Source records:
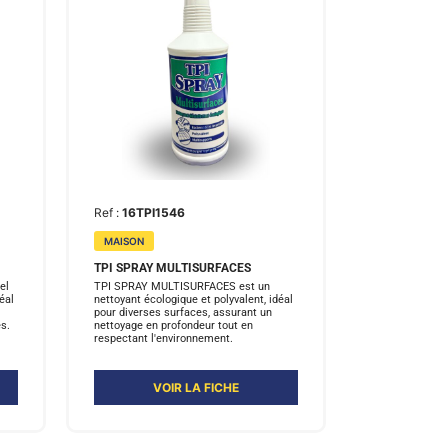
Ref :
16TPI1546
MAISON
TPI SPRAY MULTISURFACES
el
TPI SPRAY MULTISURFACES est un
éal
nettoyant écologique et polyvalent, idéal
pour diverses surfaces, assurant un
s.
nettoyage en profondeur tout en
respectant l'environnement.
VOIR LA FICHE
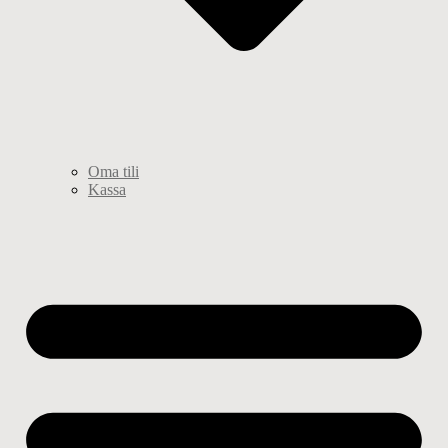
Oma tili
Kassa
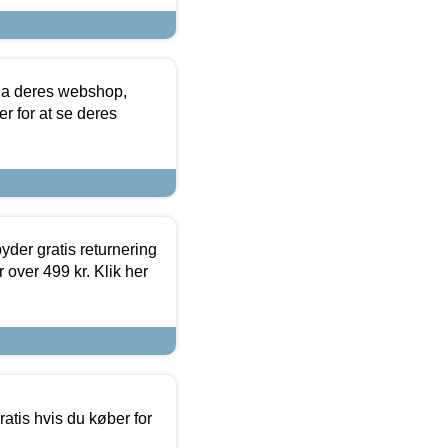
via deres webshop,
er for at se deres
yder gratis returnering
 over 499 kr. Klik her
atis hvis du køber for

__Exercise description__:
Leave the images out and transcribe the remaining data above word for word.

__Task output__:
Ref :
16TPI1546
MAISON
TPI SPRAY MULTISURFACES
el
TPI SPRAY MULTISURFACES est un
éal
nettoyant écologique et polyvalent, idéal
pour diverses surfaces, assurant un
s.
nettoyage en profondeur tout en
respectant l'environnement.
VOIR LA FICHE
Oma tili
Kassa
via deres webshop,
er for at se deres
yder gratis returnering
 over 499 kr. Klik her
atis hvis du køber for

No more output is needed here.